1. ## Differentiability of functions

Determine whether the following two functions are differentiable at the given value
a) f(x) = xsin(1/x), f(0)=0: at given value 0
b)
f(x) = 1-x if x<1
x(1-x) if x>= 1 at given value 1

I think a is differentiable. I found the difference quotient and found that as
h->0 the limit of the quotient -> 0 also.

But I can't seem to get started on b!

2. for b

find the left and right limits

$\displaystyle \lim_{x\to 1^-} \frac{f(x)-f(1)}{x-1}$

$\displaystyle \lim_{x\to 1^+} \frac{f(x)-f(1)}{x-1}$

See they are equal so it is differenciable on 1

3. is it really that simple!
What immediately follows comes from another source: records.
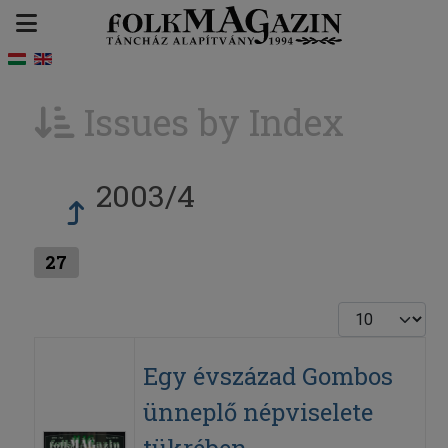
Issues by Index
2003/4
27
Display #
Egy évszázad Gombos
ünneplő népviselete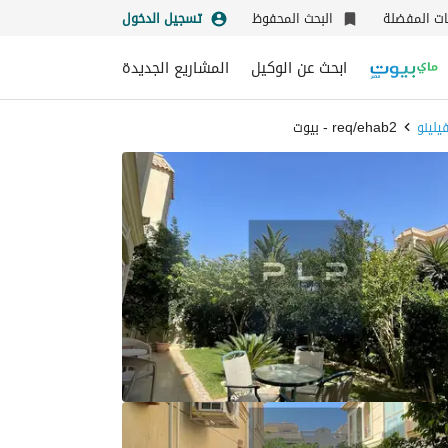
نات المفضلة
البحث المحفوظ
تسجيل الدخول
ابحث عن الوكيل
المشاريع الجديدة
يلينو
req/ehab2 - بيوت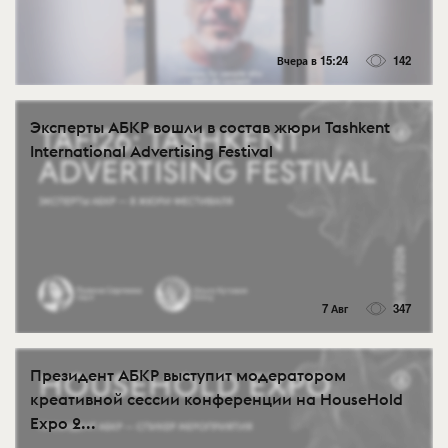
Вчера в 15:24
142
Эксперты АБКР вошли в состав жюри Tashkent
International Advertising Festival
7 Авг
347
Президент АБКР выступит модератором
креативной сессии конференции на HouseHold
Expo 2...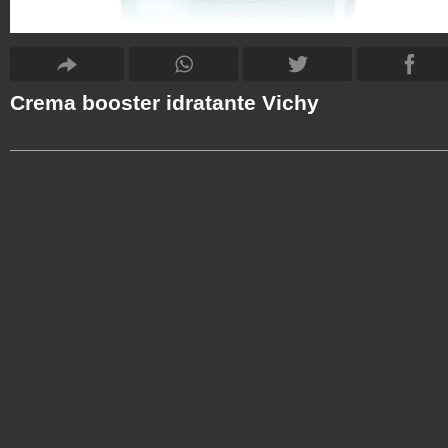
Crema booster idratante Vichy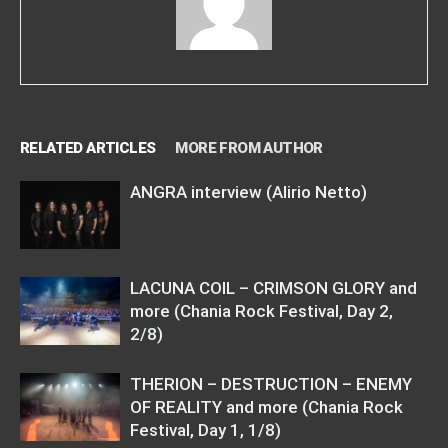
RELATED ARTICLES
MORE FROM AUTHOR
ANGRA interview (Alirio Netto)
LACUNA COIL – CRIMSON GLORY and
more (Chania Rock Festival, Day 2,
2/8)
THERION – DESTRUCTION – ENEMY
OF REALITY and more (Chania Rock
Festival, Day 1, 1/8)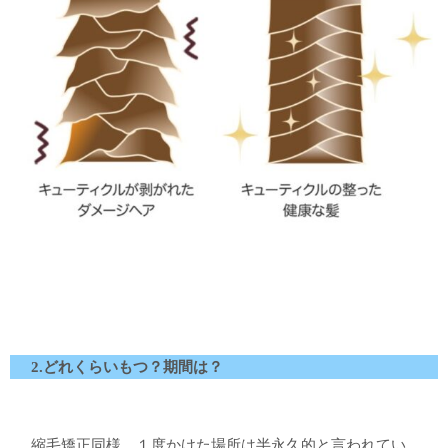
2.どれくらいもつ？期間は？
縮毛矯正同様、１度かけた場所は半永久的と言われてい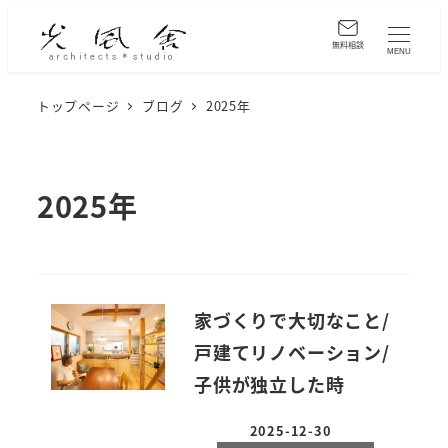
メ
イ
無料相談
MENU
ン
コ
トップページ
ブログ
2025年
ン
テ
ン
2025年
ツ
へ
移
動
家づくりで大切なこと/
戸建てリノベーション/
子供が独立した時
2025-12-30
投稿日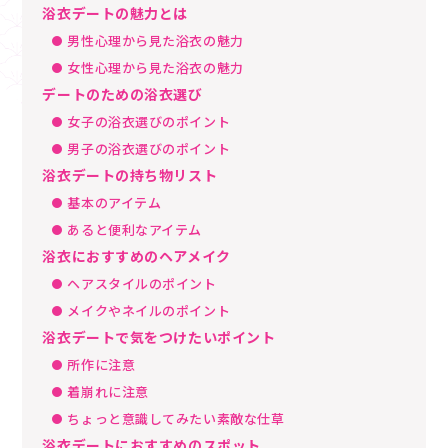
浴衣デートの魅力とは
男性心理から見た浴衣の魅力
女性心理から見た浴衣の魅力
デートのための浴衣選び
女子の浴衣選びのポイント
男子の浴衣選びのポイント
浴衣デートの持ち物リスト
基本のアイテム
あると便利なアイテム
浴衣におすすめのヘアメイク
ヘアスタイルのポイント
メイクやネイルのポイント
浴衣デートで気をつけたいポイント
所作に注意
着崩れに注意
ちょっと意識してみたい素敵な仕草
浴衣デートにおすすめのスポット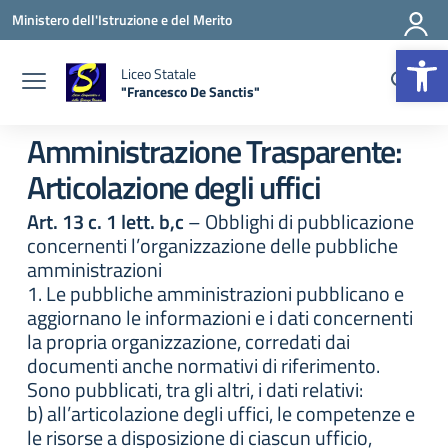
Vai ai contenuti
Vai al menu di navigazione
Vai al footer
Ministero dell'Istruzione e del Merito
Apr
Liceo Statale
"Francesco De Sanctis"
— Visita la pagina iniziale della scuola
Amministrazione Trasparente:
Articolazione degli uffici
Art. 13 c. 1 lett. b,c
– Obblighi di pubblicazione
concernenti l’organizzazione delle pubbliche
amministrazioni
1. Le pubbliche amministrazioni pubblicano e
aggiornano le informazioni e i dati concernenti
la propria organizzazione, corredati dai
documenti anche normativi di riferimento.
Sono pubblicati, tra gli altri, i dati relativi:
b) all’articolazione degli uffici, le competenze e
le risorse a disposizione di ciascun ufficio,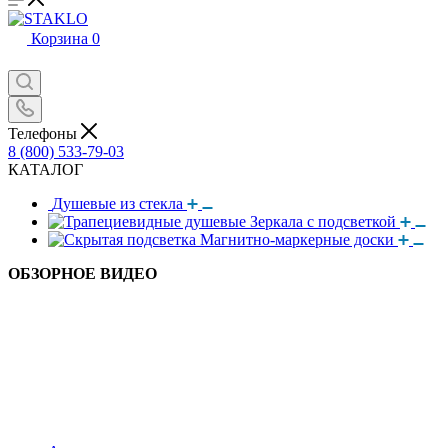
Корзина
0
Телефоны
8 (800) 533-79-03
КАТАЛОГ
Душевые из стекла
Зеркала с подсветкой
Магнитно-маркерные доски
ОБЗОРНОЕ ВИДЕО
I've been looking at that for ages!!!

4. Do you understand that this means you were wrong about (a) being differentiable?

The derivative at x= 0 would be given by $\displaystyle \lim_{h\to 0}\frac{h sin(1/h)- 0}{h}= \lim_{h\to 0} sin(1/h)$ and that limit does NOT exist.

It is also true that, while derivatives are not necessarily continuous, they do have the "intermediate value property". That means that if a function is differentiable, the limits of the two derivatives on each side must be equal.

For (b), the f'= -1 for x< 1 and f'= 1- 2x for x< 1. The limits as x goes to 1 are the same so the function is differentiable at x= 1.